**Task:**
Write out, word for word, everything from the start of the items down to the line containing "nonverbal cues and feedback, adapting the", including that line.

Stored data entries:
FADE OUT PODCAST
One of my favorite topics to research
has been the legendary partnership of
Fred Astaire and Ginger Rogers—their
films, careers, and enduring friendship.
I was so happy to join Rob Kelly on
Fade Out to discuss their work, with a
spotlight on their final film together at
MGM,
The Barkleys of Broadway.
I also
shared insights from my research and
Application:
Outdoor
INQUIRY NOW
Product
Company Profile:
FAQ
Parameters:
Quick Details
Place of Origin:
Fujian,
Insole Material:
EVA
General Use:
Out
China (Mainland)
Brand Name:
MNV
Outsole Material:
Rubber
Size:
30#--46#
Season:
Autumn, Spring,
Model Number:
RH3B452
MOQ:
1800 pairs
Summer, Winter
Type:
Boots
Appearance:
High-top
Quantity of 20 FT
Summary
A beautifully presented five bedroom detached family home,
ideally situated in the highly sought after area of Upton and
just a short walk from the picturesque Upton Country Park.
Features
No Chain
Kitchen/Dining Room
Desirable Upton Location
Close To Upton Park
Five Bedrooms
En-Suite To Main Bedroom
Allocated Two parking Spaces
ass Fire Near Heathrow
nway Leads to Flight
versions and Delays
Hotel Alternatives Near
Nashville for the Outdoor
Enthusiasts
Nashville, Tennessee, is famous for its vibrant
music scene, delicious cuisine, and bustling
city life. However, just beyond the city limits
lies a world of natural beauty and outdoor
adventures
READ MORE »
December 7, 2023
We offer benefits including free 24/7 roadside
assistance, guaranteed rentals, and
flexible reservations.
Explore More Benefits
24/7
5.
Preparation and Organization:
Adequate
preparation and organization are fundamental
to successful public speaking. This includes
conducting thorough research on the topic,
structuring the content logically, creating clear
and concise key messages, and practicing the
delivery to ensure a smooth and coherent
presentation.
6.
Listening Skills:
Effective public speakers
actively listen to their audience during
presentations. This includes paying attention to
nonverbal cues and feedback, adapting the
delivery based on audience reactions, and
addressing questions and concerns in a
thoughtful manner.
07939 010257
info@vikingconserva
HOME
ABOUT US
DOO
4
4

**Exercise solution:**
FADE OUT PODCAST
One of my favorite topics to research
has been the legendary partnership of
Fred Astaire and Ginger Rogers—their
films, careers, and enduring friendship.
I was so happy to join Rob Kelly on
Fade Out to discuss their work, with a
spotlight on their final film together at
MGM,
The Barkleys of Broadway.
I also
shared insights from my research and
Application:
Outdoor
INQUIRY NOW
Product
Company Profile:
FAQ
Parameters:
Quick Details
Place of Origin:
Fujian,
Insole Material:
EVA
General Use:
Out
China (Mainland)
Brand Name:
MNV
Outsole Material:
Rubber
Size:
30#--46#
Season:
Autumn, Spring,
Model Number:
RH3B452
MOQ:
1800 pairs
Summer, Winter
Type:
Boots
Appearance:
High-top
Quantity of 20 FT
Summary
A beautifully presented five bedroom detached family home,
ideally situated in the highly sought after area of Upton and
just a short walk from the picturesque Upton Country Park.
Features
No Chain
Kitchen/Dining Room
Desirable Upton Location
Close To Upton Park
Five Bedrooms
En-Suite To Main Bedroom
Allocated Two parking Spaces
ass Fire Near Heathrow
nway Leads to Flight
versions and Delays
Hotel Alternatives Near
Nashville for the Outdoor
Enthusiasts
Nashville, Tennessee, is famous for its vibrant
music scene, delicious cuisine, and bustling
city life. However, just beyond the city limits
lies a world of natural beauty and outdoor
adventures
READ MORE »
December 7, 2023
We offer benefits including free 24/7 roadside
assistance, guaranteed rentals, and
flexible reservations.
Explore More Benefits
24/7
5.
Preparation and Organization:
Adequate
preparation and organization are fundamental
to successful public speaking. This includes
conducting thorough research on the topic,
structuring the content logically, creating clear
and concise key messages, and practicing the
delivery to ensure a smooth and coherent
presentation.
6.
Listening Skills:
Effective public speakers
actively listen to their audience during
presentations. This includes paying attention to
nonverbal cues and feedback, adapting the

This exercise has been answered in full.